MUMBAI: The market’s expectations from this year’s Budget were rather low. After the state election results, the market was hoping that the finance minister would maintain a status quo on populist spending, if nothing else. The other thing it was hoping for was a degree of realism as far as growth and slippage estimates were concerned. The FM seems to have delivered on both fronts. He has not painted a rosy picture of the economy, given that he envisages a fiscal deficit of 5.1 per cent in the next financial year (FY13). This is a welcome surprise from last year’s aggressive estimate of 4.6 per cent, which has been overshot by 130 basis points.

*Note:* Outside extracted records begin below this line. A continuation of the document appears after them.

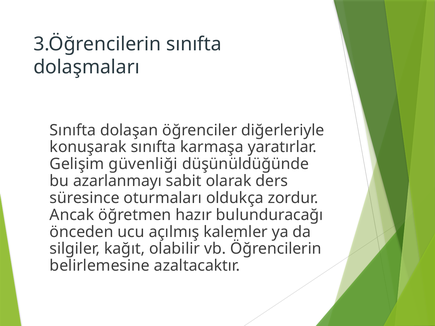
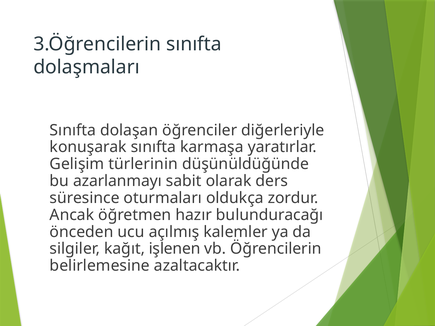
güvenliği: güvenliği -> türlerinin
olabilir: olabilir -> işlenen
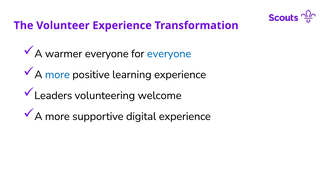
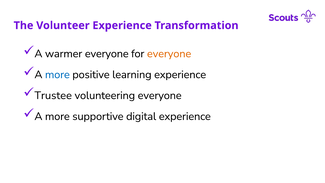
everyone at (169, 54) colour: blue -> orange
Leaders: Leaders -> Trustee
volunteering welcome: welcome -> everyone
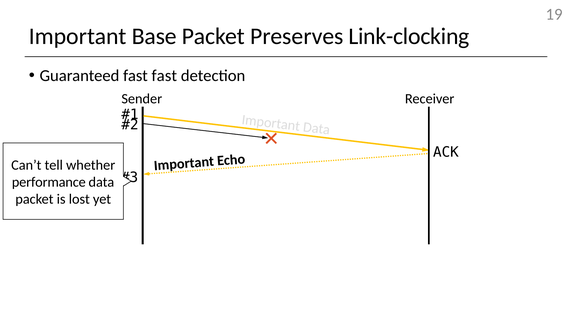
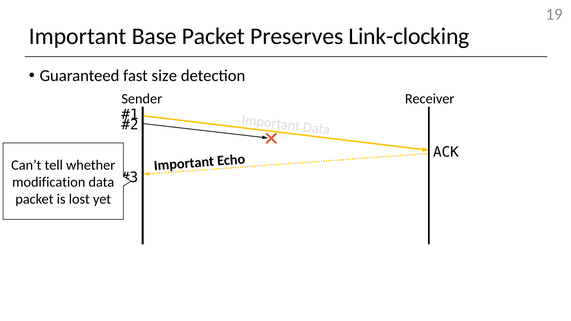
fast fast: fast -> size
performance: performance -> modification
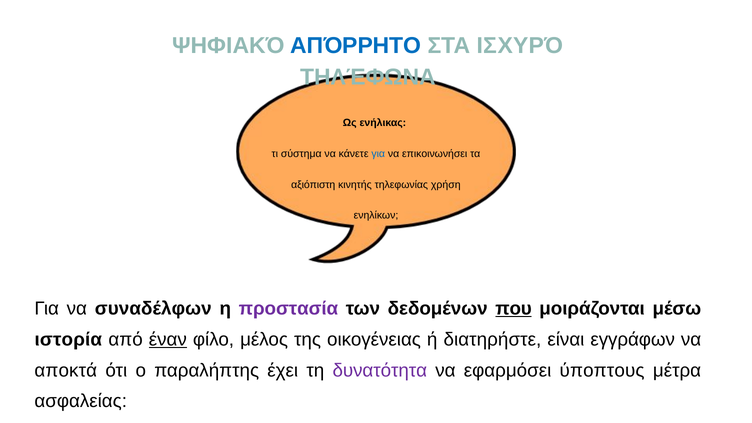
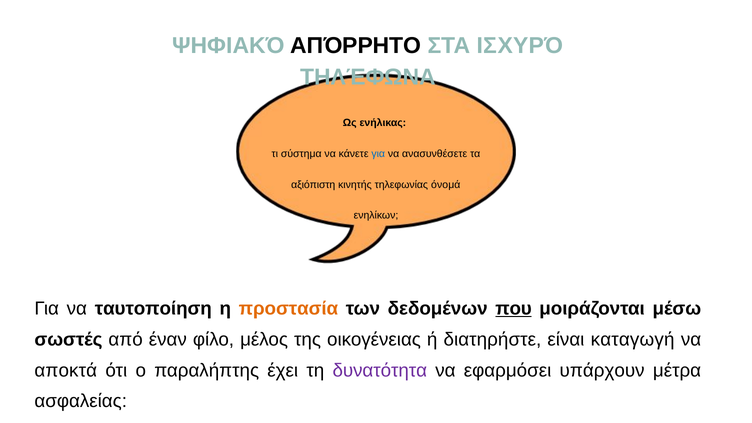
ΑΠΌΡΡΗΤΟ colour: blue -> black
επικοινωνήσει: επικοινωνήσει -> ανασυνθέσετε
χρήση: χρήση -> όνομά
συναδέλφων: συναδέλφων -> ταυτοποίηση
προστασία colour: purple -> orange
ιστορία: ιστορία -> σωστές
έναν underline: present -> none
εγγράφων: εγγράφων -> καταγωγή
ύποπτους: ύποπτους -> υπάρχουν
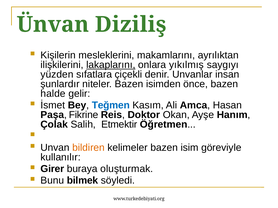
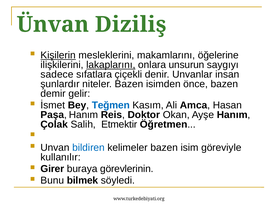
Kişilerin underline: none -> present
ayrılıktan: ayrılıktan -> öğelerine
yıkılmış: yıkılmış -> unsurun
yüzden: yüzden -> sadece
halde: halde -> demir
Paşa Fikrine: Fikrine -> Hanım
bildiren colour: orange -> blue
oluşturmak: oluşturmak -> görevlerinin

The FM has also committed to restrict expenditure on subsidies to less than two per cent of GDP from 2.4 per cent in FY12. The fuel subsidy bill in FY13 is estimated to be Rs 43,600 crore, compared to the Rs 68,500 crore in FY12. However, to achieve this, the government will need to increase diesel prices by 20 per cent, says Sanjay Mathur, head of strategy and research (Asia-exJapan) at the Royal Bank of Scotland. Going by the prevailing political mood, the FM may not find it very easy to implement the entire increase. Clearly, crude oil is a bigger risk this year than last year and the FM’s fiscal deficit targets could go awry. The government may be committed to curbing expenditure on subsidies, but Sonal Varma, economist at Nomura, believes that with no concrete measures in place, she sees room for overshoot on the subsidy bill.
Apart from the impending fuel price rise, the market is also questioning revenue estimates from taxes. Given the slowdown in growth and corporate profits, indirect tax estimates look optimistic. Hemang Jani of Sharekhan, said, “While there is nothing alarming in the Budget, I am not sure if growth will support the kind of tax collections that the government is building in.” Besides, the proposed increase in indirect taxes will also have an inflationary impact. The difference is that this part of the inflation will be driven by consumption and not supply-side bottlenecks, which has been the case so far. Put together, both the fuel price hike and increase in taxes will delay any rate action further. On the downside, the FM has said nothing to revive the investment sentiment in the country.
Foreign investors are retaining their neutral stance on Indian equities. RBS’s Mathur says the Budget has done nothing to change the outlook on policy on governance. “Clearly, the days of the market’s outperformance are over. In addition, US bond yields are going up, so the international environment suggest that there is reason to be euphoric about equities.” Sampath Iyengar, partner in Ada Investment Management, a US-based hedge fund, calls the Budget “Birbal’s Khichdi,” as it completely lacks the fire (which is political will in this case) to cook a meal (which is growth).
He says: “The government’s challenges (growth, inflation and poverty) will continue. For foreign investors nothing has changed as they see rate cuts further away as inflation will be led by consumption now. And there is nothing on investments in this Budget.” This is equally true for domestic investors as well.